Task details » In the review excerpt below, which actors are named in parentheses in the Friday Night Lights section, and which character does each one play?

If, all-in-all, Michael Clayton really does sound like the greatest thing Grisham never wrote, then you have yet to witness one milisecond of Tony Gilroy's spiky, disturbing, entertaining, cynical, and edgily articulate film; heck, even those opening scenes don't do it justice, since the true trick of the director's skills doesn't emerge until much later in the game. But it is a blossoming worth sticking around for and Clooney (together with his admirably classy, seedy, co-stars) will make your viewing experience worth while. He is, remember, everything about Clayton that Clayton despises - gussied up, "fickle", truly charming - and yet the actor is also everything about the film that is great: razor-sharp and unforgettable.

Friday Night Lights: The Complete First Season: A

What if they made a great television drama and nobody watched? What if said drama was bolstered throughout its premiere year by rabid praise and die-hard fans and still nobody watched? What if said drama was renewed, along other lesser-known yet more-beloved shows, for another promising year on the air and still no one appeared to view it? Such is the predicament of Friday Night Lights - the profoud, exquisite expose of small-town life that was spun from Peter Berg's 2004 film of the same name (Berg himself brought the concept to the silver screen and he sticks around to exec-produce, as well as write-direct the pilot). But what, ultimately, is the failing of Lights? By all accounts it struggles to find a hearty, a steady, audience; so how can it be that a program with such a negligible fan base be such a critic-winner? Simple: FNL is brilliant. Period.

The series begins much as the film did. It sets up the standard players (though perhaps in a far more crisp, interesting fashion) and then unrolls the standard plot devices: we've got Matt Saracen (Zach Gilford) as struggling QB2 under Jason Street (Scott Porter) - the golden boy of high school football - and their coach Eric Taylor (Kyle Chandler), not to mention "Smash" Williams (Gaius Charles) - the cocky runningback - and Tim Riggins (Taylor Kitsch) - the half-drunk fullback. It's a team primed for victory (and not without a healthy dose of pathos)- but also one destined for collapse. Street incurs a tragic accident and whoosh the cards all fall down. With that loose thread, it all begins to unravel and re-thread; the eventual emerging picture? A story told over a multitude of perspectives, refracted through a dozen different townspeople, over a seaons worth of episodes, about one town with one hope, dying slowly.

Yet in that death, rebirth? The quick-change early episodes launch off from the pilot's obvious mechanisms and briskly build a head of steam. Saracen nervously takes the plate as the new QB1; Lyla Garrity (Minka Kelly) and Tim manuever around a wounded Street; Coach Taylor manuevers around a wounded constituency (not the least of which includes the resident honcho-car-dealer and the mayor); his family takes slow root in a new town; Tyra Collette (Adrianne Palicki) takes slow root in an old town; Smash takes a fast route to a new world; and we as an audience are taken along for the ride - one filled to bursting point with pin-point honesty, as true and delicate as all real life and as just as hard to resist.

Entries shown »
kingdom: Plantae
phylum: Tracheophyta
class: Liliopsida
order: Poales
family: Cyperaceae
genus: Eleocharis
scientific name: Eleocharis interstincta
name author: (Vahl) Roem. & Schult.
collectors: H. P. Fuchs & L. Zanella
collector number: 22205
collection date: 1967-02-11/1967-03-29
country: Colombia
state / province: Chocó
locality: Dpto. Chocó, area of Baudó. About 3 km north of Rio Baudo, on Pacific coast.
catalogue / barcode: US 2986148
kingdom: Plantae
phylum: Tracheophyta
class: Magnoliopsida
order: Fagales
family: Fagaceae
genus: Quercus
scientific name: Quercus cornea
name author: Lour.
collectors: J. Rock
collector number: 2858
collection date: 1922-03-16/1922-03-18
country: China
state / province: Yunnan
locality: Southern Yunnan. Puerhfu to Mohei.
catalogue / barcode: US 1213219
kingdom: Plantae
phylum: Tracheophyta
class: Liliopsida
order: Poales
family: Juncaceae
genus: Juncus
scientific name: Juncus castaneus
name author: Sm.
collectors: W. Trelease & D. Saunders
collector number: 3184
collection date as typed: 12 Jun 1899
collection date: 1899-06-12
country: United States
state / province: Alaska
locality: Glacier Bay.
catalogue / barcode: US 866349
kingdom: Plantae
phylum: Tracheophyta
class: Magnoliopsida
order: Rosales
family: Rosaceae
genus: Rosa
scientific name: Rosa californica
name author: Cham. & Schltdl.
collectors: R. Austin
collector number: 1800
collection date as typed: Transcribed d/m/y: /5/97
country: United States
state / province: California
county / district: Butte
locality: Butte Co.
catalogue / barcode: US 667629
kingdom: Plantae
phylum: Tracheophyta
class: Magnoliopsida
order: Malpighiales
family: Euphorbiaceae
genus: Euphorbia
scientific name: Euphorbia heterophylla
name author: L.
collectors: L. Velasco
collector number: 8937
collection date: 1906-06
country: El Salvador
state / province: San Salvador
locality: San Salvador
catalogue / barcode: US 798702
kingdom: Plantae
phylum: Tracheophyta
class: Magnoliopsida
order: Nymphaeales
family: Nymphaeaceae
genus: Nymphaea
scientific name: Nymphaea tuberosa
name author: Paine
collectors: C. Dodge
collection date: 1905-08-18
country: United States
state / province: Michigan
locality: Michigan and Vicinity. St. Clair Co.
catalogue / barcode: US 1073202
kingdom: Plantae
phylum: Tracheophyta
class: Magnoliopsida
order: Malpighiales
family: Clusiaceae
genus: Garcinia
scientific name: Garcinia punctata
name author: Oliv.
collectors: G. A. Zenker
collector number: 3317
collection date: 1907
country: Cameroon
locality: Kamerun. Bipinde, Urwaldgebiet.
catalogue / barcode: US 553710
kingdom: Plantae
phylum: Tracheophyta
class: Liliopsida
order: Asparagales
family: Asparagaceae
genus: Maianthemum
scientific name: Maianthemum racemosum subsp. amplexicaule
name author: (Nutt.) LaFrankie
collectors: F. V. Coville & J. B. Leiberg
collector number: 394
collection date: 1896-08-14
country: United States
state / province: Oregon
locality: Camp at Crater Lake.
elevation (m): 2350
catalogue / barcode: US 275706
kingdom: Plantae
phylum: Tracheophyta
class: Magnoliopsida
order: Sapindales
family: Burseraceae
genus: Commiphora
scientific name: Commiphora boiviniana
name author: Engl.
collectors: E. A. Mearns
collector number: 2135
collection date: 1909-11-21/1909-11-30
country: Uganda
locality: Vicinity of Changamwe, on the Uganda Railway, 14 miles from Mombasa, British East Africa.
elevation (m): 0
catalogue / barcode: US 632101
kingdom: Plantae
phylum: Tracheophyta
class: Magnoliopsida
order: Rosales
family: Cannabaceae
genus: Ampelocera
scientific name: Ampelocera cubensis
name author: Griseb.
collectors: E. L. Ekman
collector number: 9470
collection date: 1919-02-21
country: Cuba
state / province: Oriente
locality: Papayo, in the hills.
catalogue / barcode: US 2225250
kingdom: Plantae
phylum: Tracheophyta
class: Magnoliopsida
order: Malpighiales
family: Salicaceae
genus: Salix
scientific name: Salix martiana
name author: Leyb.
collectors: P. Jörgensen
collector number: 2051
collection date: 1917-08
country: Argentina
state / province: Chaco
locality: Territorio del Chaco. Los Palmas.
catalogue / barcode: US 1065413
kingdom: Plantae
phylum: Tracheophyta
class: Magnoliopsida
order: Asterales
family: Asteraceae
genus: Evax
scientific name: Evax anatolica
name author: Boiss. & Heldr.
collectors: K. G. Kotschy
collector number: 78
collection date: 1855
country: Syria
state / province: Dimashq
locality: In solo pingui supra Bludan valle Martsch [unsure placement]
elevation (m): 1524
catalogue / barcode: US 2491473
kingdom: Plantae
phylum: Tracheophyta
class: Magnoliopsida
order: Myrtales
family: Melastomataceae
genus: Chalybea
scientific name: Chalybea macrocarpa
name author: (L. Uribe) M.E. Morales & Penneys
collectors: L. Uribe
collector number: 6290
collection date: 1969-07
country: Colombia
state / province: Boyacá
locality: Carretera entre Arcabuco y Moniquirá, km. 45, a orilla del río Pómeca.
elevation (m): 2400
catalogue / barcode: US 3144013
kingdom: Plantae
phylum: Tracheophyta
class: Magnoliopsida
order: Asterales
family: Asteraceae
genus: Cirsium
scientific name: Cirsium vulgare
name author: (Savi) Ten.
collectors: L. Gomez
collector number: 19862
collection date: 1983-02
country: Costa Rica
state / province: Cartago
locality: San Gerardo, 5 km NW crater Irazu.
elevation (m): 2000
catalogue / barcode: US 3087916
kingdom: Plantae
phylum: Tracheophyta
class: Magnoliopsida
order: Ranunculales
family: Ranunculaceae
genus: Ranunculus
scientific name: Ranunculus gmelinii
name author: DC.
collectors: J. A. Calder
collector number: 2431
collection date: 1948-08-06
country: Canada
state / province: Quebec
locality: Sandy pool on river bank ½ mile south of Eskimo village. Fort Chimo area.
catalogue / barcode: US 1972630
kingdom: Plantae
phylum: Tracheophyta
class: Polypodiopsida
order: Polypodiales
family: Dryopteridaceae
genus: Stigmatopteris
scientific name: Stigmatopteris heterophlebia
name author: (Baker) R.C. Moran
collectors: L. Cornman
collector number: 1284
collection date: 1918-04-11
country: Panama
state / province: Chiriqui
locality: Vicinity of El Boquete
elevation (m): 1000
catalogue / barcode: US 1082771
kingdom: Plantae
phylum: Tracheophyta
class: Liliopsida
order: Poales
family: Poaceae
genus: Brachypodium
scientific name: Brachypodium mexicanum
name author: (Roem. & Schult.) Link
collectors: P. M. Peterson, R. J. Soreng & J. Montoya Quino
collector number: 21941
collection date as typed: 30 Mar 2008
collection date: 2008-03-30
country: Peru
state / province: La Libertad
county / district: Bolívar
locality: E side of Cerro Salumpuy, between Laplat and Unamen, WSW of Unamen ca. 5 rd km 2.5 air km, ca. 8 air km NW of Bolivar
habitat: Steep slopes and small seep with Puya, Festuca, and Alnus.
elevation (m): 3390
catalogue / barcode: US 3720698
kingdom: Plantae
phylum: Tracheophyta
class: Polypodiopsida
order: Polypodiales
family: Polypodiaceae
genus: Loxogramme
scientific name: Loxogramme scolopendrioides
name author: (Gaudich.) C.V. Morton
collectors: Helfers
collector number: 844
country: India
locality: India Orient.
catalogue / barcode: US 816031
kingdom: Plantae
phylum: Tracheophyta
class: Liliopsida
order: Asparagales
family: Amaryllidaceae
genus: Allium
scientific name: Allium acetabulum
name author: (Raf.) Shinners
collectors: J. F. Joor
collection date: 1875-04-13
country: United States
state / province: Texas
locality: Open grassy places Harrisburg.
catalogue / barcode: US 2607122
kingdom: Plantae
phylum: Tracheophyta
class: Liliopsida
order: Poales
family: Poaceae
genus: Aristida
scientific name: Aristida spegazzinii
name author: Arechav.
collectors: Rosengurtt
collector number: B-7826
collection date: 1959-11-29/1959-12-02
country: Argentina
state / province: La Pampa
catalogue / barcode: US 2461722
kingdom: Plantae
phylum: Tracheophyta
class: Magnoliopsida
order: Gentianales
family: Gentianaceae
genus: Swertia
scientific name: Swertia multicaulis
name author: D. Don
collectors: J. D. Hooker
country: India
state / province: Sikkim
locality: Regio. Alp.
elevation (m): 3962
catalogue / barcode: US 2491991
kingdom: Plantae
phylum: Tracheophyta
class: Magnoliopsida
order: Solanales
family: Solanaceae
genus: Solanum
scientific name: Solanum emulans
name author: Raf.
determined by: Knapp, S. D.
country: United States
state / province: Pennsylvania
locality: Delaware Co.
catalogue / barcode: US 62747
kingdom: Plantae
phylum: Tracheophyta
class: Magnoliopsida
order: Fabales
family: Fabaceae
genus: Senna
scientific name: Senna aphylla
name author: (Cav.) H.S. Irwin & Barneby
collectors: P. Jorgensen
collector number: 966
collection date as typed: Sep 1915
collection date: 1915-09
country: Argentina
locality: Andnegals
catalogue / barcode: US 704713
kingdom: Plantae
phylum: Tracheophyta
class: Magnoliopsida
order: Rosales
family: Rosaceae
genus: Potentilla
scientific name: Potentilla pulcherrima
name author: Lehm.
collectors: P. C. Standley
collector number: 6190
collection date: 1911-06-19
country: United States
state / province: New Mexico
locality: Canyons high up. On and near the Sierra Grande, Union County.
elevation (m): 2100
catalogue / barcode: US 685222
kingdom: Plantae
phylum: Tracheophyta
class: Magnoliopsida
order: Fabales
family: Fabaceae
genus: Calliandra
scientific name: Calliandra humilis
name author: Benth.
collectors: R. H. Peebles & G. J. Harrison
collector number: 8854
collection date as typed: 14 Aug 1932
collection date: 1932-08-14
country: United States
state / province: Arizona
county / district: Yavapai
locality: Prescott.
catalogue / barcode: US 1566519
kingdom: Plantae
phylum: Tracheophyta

Result of this task »
- Zach Gilford: Matt Saracen
- Scott Porter: Jason Street
- Kyle Chandler: Eric Taylor
- Gaius Charles: "Smash" Williams
- Taylor Kitsch: Tim Riggins
- Minka Kelly: Lyla Garrity
- Adrianne Palicki: Tyra Collette